What is needed: From the rows below, pull out and copy only the lines that contain the word "beef". Case matters.

Listed records:
::::

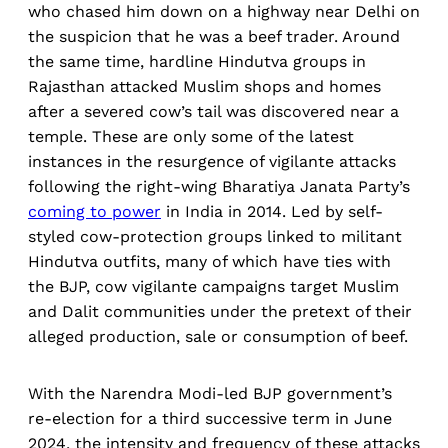
who chased him down on a highway near Delhi on
the suspicion that he was a beef trader. Around
the same time, hardline Hindutva groups in
Rajasthan attacked Muslim shops and homes
after a severed cow’s tail was discovered near a
temple. These are only some of the latest
instances in the resurgence of vigilante attacks
following the right-wing Bharatiya Janata Party’s
coming to power
in India in 2014. Led by self-
styled cow-protection groups linked to militant
Hindutva outfits, many of which have ties with
the BJP, cow vigilante campaigns target Muslim
and Dalit communities under the pretext of their
alleged production, sale or consumption of beef.
With the Narendra Modi-led BJP government’s
re-election for a third successive term in June
2024, the intensity and frequency of these attacks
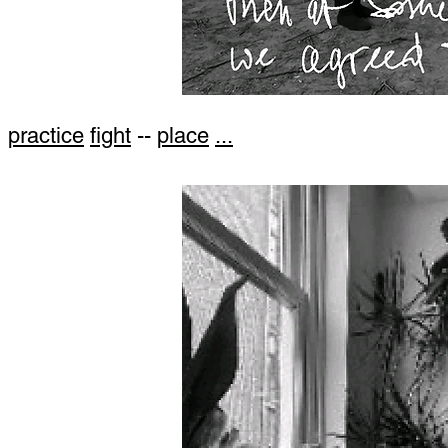
practice
fight
--
place
...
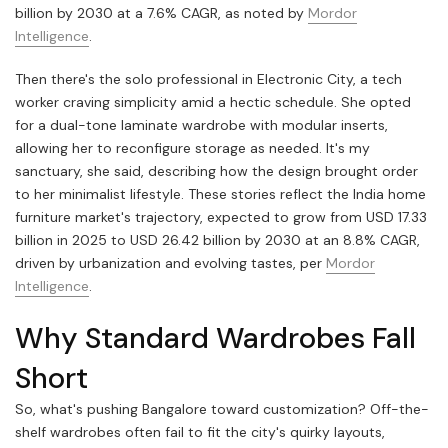
billion by 2030 at a 7.6% CAGR, as noted by
Mordor
Intelligence
.
Then there's the solo professional in Electronic City, a tech
worker craving simplicity amid a hectic schedule. She opted
for a dual-tone laminate wardrobe with modular inserts,
allowing her to reconfigure storage as needed. It's my
sanctuary, she said, describing how the design brought order
to her minimalist lifestyle. These stories reflect the India home
furniture market's trajectory, expected to grow from USD 17.33
billion in 2025 to USD 26.42 billion by 2030 at an 8.8% CAGR,
driven by urbanization and evolving tastes, per
Mordor
Intelligence
.
Why Standard Wardrobes Fall
Short
So, what's pushing Bangalore toward customization? Off-the-
shelf wardrobes often fail to fit the city's quirky layouts,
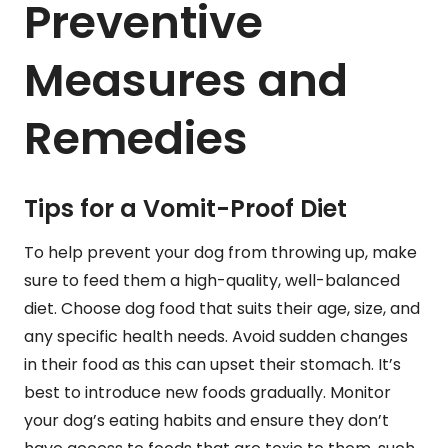
Preventive
Measures and
Remedies
Tips for a Vomit-Proof Diet
To help prevent your dog from throwing up, make
sure to feed them a high-quality, well-balanced
diet. Choose dog food that suits their age, size, and
any specific health needs. Avoid sudden changes
in their food as this can upset their stomach. It’s
best to introduce new foods gradually. Monitor
your dog’s eating habits and ensure they don’t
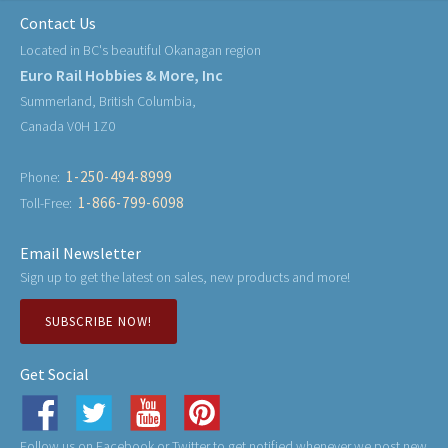
Contact Us
Located in BC's beautiful Okanagan region
Euro Rail Hobbies & More, Inc
Summerland, British Columbia,
Canada V0H 1Z0
1-250-494-8999
Phone:
1-866-799-6098
Toll-Free:
Email Newsletter
Sign up to get the latest on sales, new products and more!
SUBSCRIBE NOW!
Get Social
Follow us on Facebook or Twitter to get notified whenever we post new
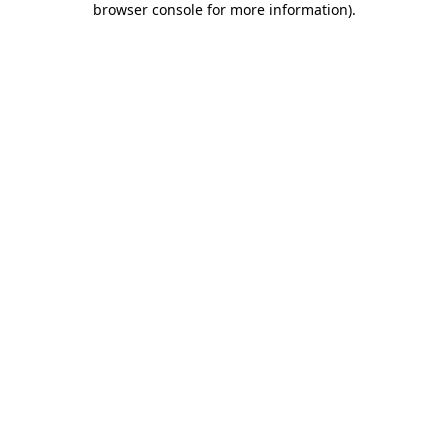
browser console for more information)
.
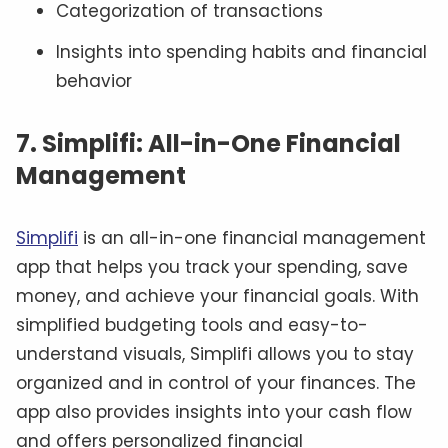
Categorization of transactions
Insights into spending habits and financial
behavior
7. Simplifi: All-in-One Financial
Management
Simplifi
is an all-in-one financial management
app that helps you track your spending, save
money, and achieve your financial goals. With
simplified budgeting tools and easy-to-
understand visuals, Simplifi allows you to stay
organized and in control of your finances. The
app also provides insights into your cash flow
and offers personalized financial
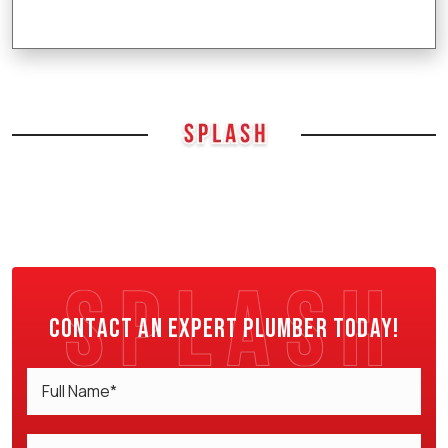
Contact an expert plumber today!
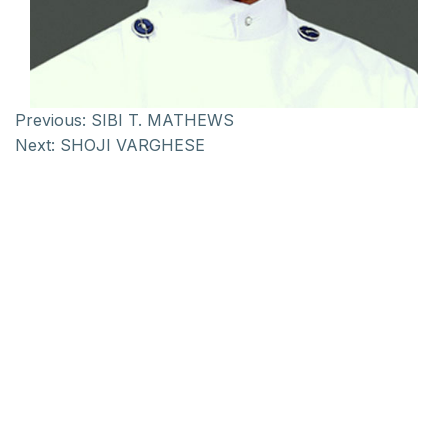
Previous:
SIBI T. MATHEWS
Next:
SHOJI VARGHESE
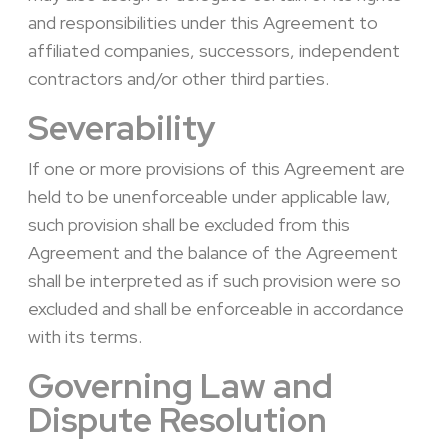
and responsibilities under this Agreement to
affiliated companies, successors, independent
contractors and/or other third parties.
Severability
If one or more provisions of this Agreement are
held to be unenforceable under applicable law,
such provision shall be excluded from this
Agreement and the balance of the Agreement
shall be interpreted as if such provision were so
excluded and shall be enforceable in accordance
with its terms.
Governing Law and
Dispute Resolution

::::

Exercise result:
the suspicion that he was a beef trader. Around
alleged production, sale or consumption of beef.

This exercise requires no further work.